- What the task asks: Find every line in the material that contains the string "other", and copy each of those lines. Case counts.

(Records taken from a dataset)
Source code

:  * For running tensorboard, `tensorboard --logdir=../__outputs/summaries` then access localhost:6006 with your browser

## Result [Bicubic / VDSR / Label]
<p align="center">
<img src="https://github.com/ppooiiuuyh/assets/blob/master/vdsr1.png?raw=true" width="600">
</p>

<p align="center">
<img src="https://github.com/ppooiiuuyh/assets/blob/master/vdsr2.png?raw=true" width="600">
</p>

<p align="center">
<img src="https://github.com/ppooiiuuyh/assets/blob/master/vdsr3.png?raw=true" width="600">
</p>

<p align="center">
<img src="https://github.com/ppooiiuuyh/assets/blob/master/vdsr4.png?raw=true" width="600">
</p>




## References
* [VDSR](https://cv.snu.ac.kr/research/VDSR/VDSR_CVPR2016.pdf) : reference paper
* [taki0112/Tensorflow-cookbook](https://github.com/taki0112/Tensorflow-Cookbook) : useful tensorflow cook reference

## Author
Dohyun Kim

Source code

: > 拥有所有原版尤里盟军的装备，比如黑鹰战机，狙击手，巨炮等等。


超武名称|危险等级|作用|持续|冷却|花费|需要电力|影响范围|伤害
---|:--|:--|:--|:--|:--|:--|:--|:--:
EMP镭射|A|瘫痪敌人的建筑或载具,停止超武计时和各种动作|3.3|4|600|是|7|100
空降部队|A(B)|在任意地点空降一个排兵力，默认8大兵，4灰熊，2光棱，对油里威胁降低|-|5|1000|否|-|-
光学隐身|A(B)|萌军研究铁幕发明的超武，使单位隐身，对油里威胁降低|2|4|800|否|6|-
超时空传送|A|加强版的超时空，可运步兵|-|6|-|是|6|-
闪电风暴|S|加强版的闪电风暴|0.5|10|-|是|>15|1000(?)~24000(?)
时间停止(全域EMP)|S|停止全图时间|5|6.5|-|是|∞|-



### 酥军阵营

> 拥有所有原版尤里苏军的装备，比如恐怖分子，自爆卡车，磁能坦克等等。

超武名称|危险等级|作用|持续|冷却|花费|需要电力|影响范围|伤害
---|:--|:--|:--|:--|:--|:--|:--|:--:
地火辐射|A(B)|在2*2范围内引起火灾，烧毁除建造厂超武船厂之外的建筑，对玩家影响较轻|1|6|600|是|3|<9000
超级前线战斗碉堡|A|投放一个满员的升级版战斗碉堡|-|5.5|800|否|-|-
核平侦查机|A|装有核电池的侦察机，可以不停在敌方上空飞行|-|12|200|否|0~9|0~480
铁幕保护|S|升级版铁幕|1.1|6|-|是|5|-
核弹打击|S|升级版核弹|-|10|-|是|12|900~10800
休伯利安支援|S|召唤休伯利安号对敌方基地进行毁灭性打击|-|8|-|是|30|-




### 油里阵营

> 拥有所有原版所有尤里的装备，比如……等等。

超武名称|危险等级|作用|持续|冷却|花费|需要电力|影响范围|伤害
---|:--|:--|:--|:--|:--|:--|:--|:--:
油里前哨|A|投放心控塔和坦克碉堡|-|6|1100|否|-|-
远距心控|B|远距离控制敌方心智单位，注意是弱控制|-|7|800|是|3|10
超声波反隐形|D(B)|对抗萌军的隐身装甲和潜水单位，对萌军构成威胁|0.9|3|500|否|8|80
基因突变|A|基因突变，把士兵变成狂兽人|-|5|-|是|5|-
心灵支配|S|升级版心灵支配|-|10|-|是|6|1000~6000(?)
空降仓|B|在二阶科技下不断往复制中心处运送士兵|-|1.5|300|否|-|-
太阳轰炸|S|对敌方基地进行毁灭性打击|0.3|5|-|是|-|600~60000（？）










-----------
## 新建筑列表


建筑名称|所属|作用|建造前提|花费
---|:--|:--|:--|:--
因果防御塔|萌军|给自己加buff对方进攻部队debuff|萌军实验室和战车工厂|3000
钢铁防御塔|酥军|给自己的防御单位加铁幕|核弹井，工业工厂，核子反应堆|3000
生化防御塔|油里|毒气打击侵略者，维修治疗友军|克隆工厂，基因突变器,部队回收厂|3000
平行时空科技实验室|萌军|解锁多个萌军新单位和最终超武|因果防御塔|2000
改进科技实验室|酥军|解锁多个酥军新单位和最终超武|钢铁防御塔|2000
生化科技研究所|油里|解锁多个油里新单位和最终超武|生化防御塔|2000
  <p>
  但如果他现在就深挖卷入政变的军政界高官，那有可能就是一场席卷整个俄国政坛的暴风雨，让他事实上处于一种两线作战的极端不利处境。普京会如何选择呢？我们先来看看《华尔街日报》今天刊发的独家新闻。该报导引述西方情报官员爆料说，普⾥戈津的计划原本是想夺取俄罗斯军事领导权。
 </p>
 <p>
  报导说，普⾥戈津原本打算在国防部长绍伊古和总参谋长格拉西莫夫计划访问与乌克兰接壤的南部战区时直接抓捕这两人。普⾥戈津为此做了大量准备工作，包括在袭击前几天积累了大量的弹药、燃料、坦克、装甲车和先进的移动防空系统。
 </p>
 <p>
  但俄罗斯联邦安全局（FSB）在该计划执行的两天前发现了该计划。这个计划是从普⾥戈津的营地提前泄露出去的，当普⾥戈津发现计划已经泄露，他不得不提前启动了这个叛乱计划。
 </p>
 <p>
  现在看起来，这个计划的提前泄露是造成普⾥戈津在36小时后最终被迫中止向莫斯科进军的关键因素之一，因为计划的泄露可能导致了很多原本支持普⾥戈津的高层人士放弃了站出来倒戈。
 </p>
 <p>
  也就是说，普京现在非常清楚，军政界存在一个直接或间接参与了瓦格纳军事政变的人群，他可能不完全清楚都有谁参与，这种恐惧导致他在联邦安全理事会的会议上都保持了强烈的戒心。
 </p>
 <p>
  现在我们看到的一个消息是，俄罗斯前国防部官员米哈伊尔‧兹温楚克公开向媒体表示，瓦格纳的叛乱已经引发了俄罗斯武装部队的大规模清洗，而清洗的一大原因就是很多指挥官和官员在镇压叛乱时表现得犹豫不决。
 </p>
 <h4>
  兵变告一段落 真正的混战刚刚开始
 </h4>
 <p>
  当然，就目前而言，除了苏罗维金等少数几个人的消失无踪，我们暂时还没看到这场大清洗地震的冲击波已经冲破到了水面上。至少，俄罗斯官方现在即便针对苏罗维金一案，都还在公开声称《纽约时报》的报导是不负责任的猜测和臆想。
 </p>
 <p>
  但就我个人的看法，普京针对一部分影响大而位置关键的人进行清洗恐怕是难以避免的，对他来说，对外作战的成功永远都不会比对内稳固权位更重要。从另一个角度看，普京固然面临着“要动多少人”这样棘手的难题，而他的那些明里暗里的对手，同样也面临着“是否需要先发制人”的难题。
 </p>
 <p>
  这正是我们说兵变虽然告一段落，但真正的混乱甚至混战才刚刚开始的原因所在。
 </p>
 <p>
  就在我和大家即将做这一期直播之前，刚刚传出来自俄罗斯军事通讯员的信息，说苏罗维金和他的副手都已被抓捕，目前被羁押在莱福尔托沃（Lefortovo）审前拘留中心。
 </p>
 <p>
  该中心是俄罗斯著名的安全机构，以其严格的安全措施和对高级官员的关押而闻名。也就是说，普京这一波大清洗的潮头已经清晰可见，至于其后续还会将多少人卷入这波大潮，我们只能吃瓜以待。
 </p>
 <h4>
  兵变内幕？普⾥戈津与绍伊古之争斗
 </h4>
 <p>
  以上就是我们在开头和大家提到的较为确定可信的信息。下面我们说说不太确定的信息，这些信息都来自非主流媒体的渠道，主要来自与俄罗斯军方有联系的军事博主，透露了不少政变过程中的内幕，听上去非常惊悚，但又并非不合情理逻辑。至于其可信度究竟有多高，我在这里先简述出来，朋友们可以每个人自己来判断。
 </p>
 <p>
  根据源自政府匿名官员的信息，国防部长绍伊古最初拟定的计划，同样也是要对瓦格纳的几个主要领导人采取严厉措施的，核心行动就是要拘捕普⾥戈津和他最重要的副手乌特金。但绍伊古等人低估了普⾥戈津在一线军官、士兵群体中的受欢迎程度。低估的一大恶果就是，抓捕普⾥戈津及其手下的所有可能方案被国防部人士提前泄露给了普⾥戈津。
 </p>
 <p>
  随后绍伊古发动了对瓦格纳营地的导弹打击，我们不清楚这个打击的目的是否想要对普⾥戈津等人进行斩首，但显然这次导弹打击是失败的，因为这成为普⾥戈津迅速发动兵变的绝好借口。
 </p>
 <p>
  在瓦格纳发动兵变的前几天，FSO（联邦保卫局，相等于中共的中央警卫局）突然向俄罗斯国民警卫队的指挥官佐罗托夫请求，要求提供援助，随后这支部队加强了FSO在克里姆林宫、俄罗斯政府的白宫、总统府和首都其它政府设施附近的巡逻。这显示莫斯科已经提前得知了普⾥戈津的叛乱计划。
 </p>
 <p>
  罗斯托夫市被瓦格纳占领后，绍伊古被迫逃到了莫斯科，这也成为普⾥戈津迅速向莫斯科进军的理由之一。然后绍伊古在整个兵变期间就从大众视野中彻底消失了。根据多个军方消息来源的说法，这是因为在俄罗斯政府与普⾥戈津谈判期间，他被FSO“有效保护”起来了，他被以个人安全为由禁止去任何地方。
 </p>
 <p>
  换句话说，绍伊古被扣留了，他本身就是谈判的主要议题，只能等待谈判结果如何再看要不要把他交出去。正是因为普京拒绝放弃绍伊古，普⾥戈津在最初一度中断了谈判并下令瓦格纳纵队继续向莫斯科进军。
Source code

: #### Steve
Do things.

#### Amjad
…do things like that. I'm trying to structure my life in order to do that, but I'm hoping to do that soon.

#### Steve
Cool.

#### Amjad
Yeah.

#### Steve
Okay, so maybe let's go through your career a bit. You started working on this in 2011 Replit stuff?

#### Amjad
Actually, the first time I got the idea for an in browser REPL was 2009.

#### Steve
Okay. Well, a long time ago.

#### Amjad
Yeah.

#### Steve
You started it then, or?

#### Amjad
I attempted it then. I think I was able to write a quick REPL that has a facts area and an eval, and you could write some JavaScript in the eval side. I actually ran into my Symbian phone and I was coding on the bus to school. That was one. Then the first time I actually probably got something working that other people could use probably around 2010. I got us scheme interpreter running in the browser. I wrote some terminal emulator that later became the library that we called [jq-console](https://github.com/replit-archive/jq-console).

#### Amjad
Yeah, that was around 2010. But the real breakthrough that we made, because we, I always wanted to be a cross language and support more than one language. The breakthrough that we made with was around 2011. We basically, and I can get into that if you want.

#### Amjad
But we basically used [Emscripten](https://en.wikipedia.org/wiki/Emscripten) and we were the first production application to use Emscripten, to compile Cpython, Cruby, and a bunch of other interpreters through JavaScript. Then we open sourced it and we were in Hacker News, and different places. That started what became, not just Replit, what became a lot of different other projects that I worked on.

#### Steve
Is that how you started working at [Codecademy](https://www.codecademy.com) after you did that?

- Reply:
I attempted it then. I think I was able to write a quick REPL that has a facts area and an eval, and you could write some JavaScript in the eval side. I actually ran into my Symbian phone and I was coding on the bus to school. That was one. Then the first time I actually probably got something working that other people could use probably around 2010. I got us scheme interpreter running in the browser. I wrote some terminal emulator that later became the library that we called [jq-console](https://github.com/replit-archive/jq-console).
But we basically used [Emscripten](https://en.wikipedia.org/wiki/Emscripten) and we were the first production application to use Emscripten, to compile Cpython, Cruby, and a bunch of other interpreters through JavaScript. Then we open sourced it and we were in Hacker News, and different places. That started what became, not just Replit, what became a lot of different other projects that I worked on.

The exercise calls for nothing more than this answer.